Reproduce the listing from its first line through the line containing "otrzepywania się po ich rozgryzieniu. Ale", substituting "Meta" for every occurrence of "Facebook" and keeping everything else unchanged.

Data records:
* * *
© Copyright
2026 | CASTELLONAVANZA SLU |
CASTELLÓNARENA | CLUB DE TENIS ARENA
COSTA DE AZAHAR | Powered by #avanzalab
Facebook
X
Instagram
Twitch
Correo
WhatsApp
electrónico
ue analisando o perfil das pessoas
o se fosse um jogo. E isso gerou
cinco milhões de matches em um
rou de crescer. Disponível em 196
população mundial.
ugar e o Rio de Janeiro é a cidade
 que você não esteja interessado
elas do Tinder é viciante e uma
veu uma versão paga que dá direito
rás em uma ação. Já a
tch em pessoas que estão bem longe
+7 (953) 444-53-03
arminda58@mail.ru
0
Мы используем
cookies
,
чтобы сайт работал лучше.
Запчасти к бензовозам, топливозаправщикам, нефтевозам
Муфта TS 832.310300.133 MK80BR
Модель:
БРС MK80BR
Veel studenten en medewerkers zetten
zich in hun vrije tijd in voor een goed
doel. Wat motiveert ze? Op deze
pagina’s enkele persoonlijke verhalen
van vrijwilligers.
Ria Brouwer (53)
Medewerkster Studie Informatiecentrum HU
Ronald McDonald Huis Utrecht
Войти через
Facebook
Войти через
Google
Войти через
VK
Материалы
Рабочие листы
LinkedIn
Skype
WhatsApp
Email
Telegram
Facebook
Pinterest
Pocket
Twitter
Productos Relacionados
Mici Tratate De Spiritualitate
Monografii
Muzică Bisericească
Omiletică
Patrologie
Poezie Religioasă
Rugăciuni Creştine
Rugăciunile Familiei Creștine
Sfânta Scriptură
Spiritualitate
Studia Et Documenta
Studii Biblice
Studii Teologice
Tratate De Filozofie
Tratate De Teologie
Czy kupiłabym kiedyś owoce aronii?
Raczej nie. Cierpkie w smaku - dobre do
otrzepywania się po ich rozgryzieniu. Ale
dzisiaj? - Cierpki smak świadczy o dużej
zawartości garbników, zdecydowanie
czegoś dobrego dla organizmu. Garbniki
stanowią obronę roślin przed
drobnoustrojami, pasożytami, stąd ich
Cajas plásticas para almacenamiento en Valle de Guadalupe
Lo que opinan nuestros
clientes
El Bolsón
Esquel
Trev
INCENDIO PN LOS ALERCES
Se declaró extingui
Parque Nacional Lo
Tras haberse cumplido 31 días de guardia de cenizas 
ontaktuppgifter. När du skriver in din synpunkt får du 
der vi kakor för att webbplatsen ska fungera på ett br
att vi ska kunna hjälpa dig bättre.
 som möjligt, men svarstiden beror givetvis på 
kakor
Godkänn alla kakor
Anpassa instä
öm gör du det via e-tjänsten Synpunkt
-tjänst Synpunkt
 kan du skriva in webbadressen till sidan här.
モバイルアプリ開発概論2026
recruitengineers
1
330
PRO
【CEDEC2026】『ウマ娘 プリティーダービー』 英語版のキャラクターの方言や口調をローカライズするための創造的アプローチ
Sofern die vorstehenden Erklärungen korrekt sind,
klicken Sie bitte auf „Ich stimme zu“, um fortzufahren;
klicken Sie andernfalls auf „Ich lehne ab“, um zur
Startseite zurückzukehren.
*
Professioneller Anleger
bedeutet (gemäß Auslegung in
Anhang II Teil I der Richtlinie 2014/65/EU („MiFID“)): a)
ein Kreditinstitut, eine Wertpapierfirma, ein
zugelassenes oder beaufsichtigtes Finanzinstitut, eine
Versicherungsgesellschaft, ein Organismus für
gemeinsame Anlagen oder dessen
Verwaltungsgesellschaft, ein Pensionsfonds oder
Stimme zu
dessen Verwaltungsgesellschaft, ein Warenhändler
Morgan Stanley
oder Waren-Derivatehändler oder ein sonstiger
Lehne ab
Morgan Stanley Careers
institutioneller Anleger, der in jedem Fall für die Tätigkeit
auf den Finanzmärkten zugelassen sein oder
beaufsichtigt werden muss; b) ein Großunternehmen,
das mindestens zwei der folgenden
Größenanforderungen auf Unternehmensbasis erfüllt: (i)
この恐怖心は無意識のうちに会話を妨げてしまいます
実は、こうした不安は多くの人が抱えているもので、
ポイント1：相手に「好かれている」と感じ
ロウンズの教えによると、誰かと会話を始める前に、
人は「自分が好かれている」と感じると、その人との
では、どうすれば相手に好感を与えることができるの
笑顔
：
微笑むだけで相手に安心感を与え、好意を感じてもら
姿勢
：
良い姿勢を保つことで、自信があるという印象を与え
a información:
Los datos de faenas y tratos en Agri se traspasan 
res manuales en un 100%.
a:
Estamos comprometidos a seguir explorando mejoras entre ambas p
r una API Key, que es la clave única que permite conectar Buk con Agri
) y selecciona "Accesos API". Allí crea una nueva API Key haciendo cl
* * *
Response:
© Copyright
2026 | CASTELLONAVANZA SLU |
CASTELLÓNARENA | CLUB DE TENIS ARENA
COSTA DE AZAHAR | Powered by #avanzalab
Meta
X
Instagram
Twitch
Correo
WhatsApp
electrónico
ue analisando o perfil das pessoas
o se fosse um jogo. E isso gerou
cinco milhões de matches em um
rou de crescer. Disponível em 196
população mundial.
ugar e o Rio de Janeiro é a cidade
 que você não esteja interessado
elas do Tinder é viciante e uma
veu uma versão paga que dá direito
rás em uma ação. Já a
tch em pessoas que estão bem longe
+7 (953) 444-53-03
arminda58@mail.ru
0
Мы используем
cookies
,
чтобы сайт работал лучше.
Запчасти к бензовозам, топливозаправщикам, нефтевозам
Муфта TS 832.310300.133 MK80BR
Модель:
БРС MK80BR
Veel studenten en medewerkers zetten
zich in hun vrije tijd in voor een goed
doel. Wat motiveert ze? Op deze
pagina’s enkele persoonlijke verhalen
van vrijwilligers.
Ria Brouwer (53)
Medewerkster Studie Informatiecentrum HU
Ronald McDonald Huis Utrecht
Войти через
Meta
Войти через
Google
Войти через
VK
Материалы
Рабочие листы
LinkedIn
Skype
WhatsApp
Email
Telegram
Meta
Pinterest
Pocket
Twitter
Productos Relacionados
Mici Tratate De Spiritualitate
Monografii
Muzică Bisericească
Omiletică
Patrologie
Poezie Religioasă
Rugăciuni Creştine
Rugăciunile Familiei Creștine
Sfânta Scriptură
Spiritualitate
Studia Et Documenta
Studii Biblice
Studii Teologice
Tratate De Filozofie
Tratate De Teologie
Czy kupiłabym kiedyś owoce aronii?
Raczej nie. Cierpkie w smaku - dobre do
otrzepywania się po ich rozgryzieniu. Ale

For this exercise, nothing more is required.